Prof. Uri Nevo
Cell Studio –
Agent Based Modelling (ABM) platform
Cell studio is an agent-based modelling system, originally designed for immunological scenarios, based on gaming and 3-D visualization tools. The system enables researchers with little mathematical or programming background to create dynamic 3D cellular scenario using a simple and friendly graphical user interface.
The simulation is governed by a user-defined system of rules, with a simple mechanism where a set of events leads to a set of actions. The model is implemented as a hybrid agent-based simulation, in which each cell is an autonomous agent, with a set of properties and abilities (resulting in an inherent ‘state’), subject to biophysical laws, predefined rules of simulation and general environment constraints.
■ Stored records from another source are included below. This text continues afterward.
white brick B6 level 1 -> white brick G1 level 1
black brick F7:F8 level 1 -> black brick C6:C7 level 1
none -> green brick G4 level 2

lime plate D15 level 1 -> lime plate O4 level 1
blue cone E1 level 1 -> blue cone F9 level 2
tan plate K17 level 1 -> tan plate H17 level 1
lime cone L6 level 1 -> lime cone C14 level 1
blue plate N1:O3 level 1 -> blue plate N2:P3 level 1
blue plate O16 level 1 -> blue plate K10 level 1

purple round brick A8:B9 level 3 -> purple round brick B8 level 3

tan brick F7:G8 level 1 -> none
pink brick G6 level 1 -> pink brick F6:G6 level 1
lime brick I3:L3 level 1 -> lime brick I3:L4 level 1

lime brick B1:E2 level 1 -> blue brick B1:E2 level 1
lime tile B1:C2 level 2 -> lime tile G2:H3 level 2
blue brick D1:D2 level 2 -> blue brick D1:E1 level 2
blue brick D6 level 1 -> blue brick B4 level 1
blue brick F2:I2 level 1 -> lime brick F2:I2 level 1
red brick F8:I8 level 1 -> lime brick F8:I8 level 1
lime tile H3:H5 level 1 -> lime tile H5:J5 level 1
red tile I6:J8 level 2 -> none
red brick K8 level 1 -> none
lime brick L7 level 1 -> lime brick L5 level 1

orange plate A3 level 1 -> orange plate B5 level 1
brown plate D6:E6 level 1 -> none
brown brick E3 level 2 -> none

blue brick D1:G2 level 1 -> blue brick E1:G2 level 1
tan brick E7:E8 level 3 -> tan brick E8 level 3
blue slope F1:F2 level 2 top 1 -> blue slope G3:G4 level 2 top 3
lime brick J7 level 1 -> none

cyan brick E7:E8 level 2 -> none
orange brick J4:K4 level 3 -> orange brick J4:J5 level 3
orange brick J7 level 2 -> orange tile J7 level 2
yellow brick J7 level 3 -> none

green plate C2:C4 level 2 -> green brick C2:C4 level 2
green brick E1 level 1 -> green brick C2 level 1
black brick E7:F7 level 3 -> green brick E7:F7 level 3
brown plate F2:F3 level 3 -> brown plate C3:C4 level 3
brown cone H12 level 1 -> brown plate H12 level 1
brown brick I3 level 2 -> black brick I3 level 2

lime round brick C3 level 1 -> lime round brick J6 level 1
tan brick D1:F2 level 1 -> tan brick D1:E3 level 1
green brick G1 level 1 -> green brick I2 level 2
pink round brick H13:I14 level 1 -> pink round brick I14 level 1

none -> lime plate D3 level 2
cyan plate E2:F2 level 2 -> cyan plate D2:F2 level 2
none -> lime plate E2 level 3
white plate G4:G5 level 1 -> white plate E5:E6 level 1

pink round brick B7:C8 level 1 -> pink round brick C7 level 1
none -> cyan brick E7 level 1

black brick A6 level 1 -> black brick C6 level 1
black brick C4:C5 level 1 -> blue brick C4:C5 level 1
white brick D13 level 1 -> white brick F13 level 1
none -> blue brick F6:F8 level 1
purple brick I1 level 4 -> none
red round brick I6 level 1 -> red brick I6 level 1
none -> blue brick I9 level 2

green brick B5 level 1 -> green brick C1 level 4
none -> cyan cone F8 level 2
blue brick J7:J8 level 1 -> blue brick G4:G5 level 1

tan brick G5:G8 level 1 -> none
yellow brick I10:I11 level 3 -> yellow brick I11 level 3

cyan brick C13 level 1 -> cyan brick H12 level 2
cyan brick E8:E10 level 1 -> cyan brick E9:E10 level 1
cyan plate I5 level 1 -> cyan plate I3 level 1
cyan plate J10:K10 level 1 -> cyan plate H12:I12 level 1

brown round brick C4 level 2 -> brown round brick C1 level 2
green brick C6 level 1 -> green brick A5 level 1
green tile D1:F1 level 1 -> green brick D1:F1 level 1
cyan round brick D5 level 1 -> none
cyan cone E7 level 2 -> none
The main advantages of the system are its ability to apply any cell geometry and to dynamically visualize the diffusion and interactions of the molecules within the cells in real time. Using parallel and high-performance computing, the platform can simulate hundreds of thousands of agents/cells for extended biological time intervals, of the order of weeks.
(a) Outlines a set of rules for two types of agents, encompassing properties such as cell state, interactions with other cells, activation, receptor expressions, molecule secretion, as well as cell apoptosis or proliferation. These parameters can be pre-set and adjusted to align with specific biological properties.
(b) Explores complex populations of diverse cells and varying cell types. The ABM enables the simulation of different cells, providing a visual representation of their interactions.
(c) Illustrates a connection between two cells of different types, showcasing a specific interaction governed by predefined rules within the simulation.
(d) Illustrates the interaction among three cells, involving two distinct cell types. This process follows a predetermined set of rules that are established before initiating the simulation, and these rules play a crucial role in governing interactions during the simulation.